Par l’erreur individualiste, la pensée anarchiste se rattache le mieux à la philosophie bourgeoise. Nous en apercevons des lors les deux sources opposées : idéalisme prolétarien menant au socialisme libertaire; individualisme absolu poussant à ses conséquences extrêmes le darwinisme social de la concurrence capitaliste. On en voit bien la connexion avec le "laisser-faire, laisser-passer", l’antiétatisme, l’individualisme des économistes libéraux, la philosophie positiviste d’un Herbert Spencer (l’Individu contre l’État). La société bourgeoise vit d’individualisme jusqu’au moment où son appareil de la production, démesurément développé, cesse d’être gouvernable par des individus, les trusts et les cartels ayant tué la libre concurrence et la lutte des classes mettant en question la propriété. On découvre alors les masses, on aperçoit la nécessité d’une organisation supérieure de l’industrie, envisagée dans son ensemble par le plan. La notion même de l’individu ou, mieux, de la personne, s’est modifiée; l’homme nous apparaît plus social que jamais, modelé, enrichi ou appauvri, diminué ou grandi par sa condition; instable, complexe, contradictoire même, car ce que l’on appelait son Moi est surtout le point d’intersection d’une multitude de lignes d’influences. Notre notion de la personne n’en est pas affaiblie, mais rénovée, replacée en quelque sorte dans l’ambiance. Mais l’individualisme anarchiste d’E. Armand, en retard de plus d’un quart de siècle, procède encore d’affirmations comme celle-ci :

En dépit de toutes les abstractions, de toutes les entités laïques ou religieuses, de tous les idéaux grégaires, à la base des collectivités, des sociétés, des associations, des agglomérations, des totalités ethniques, territoriales, morales, religieuses, se trouve l’unité-personne, la cellule-individu. Sans celle-ci, celles-là n’existeraient point.... L’individu a préexisté au groupe, c’est évident. La société est le produit d’additions individuelles.

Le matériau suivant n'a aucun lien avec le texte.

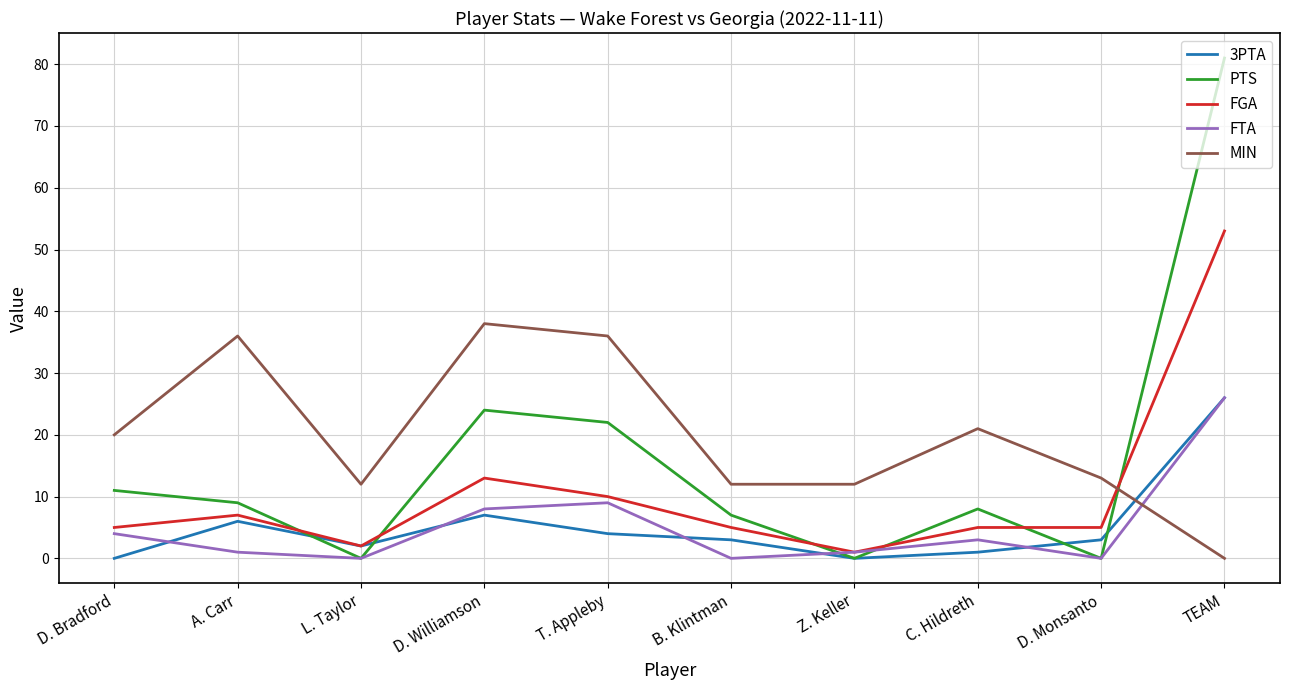

Is it true that FTA equals 13 at D. Williamson?

False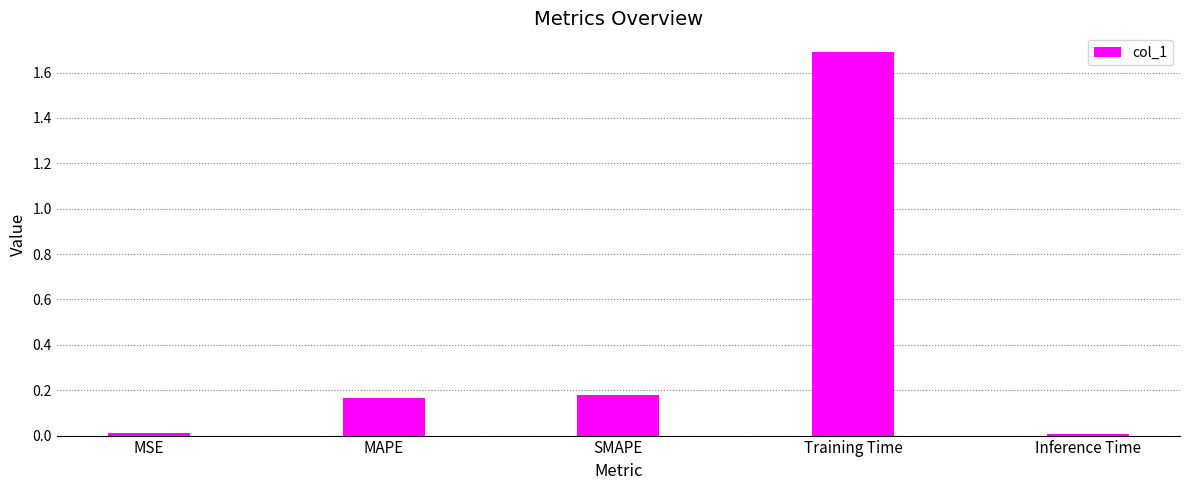

Which category has the highest value across all series?

Training Time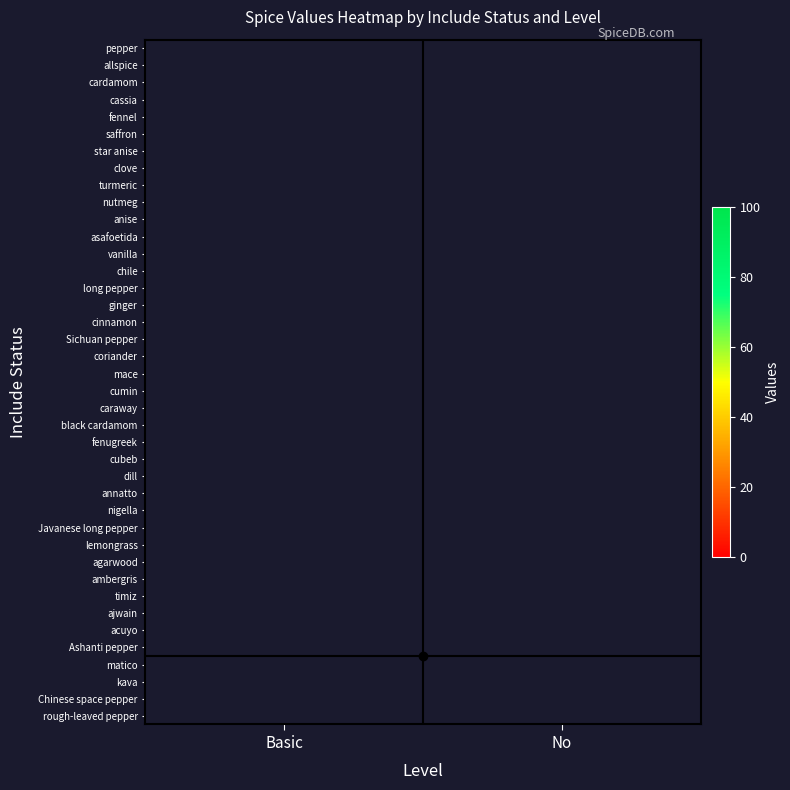

At which category does the chart reach its minimum across all series?

No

Rien n’est moins évident que la préexistence de l’individu par rapport au groupe; il faut tout au moins que la famille le précède. Et nous savons que la famille se dégage peu à peu de la communauté primitive. Tout porte à croire que les espèces animales dont devait naître l’espèce humaine étaient sociables... La société a vraisemblablement précédé l’humanité; elle a en tout cas précédé la personne et l’idée même d’individu, comme l’être précède forcément la conscience, comme la conscience nette naît de la conscience obscure et l’œuvre de l’ébauche...

L’anarchisme individualiste d’aujourd’hui, vivant sur des idées dépassées, a renoncé à toute ambition révolutionnaire. Démission où l’on peut reconnaître l’aveu d’une débilité. Cette tendance se cantonne dans l’organisation des "en-dehors" en portant la plus vive attention aux rapports des sexes...

Victor Serge, La Pensée anarchiste, Le Crapouillot, janvier 1938.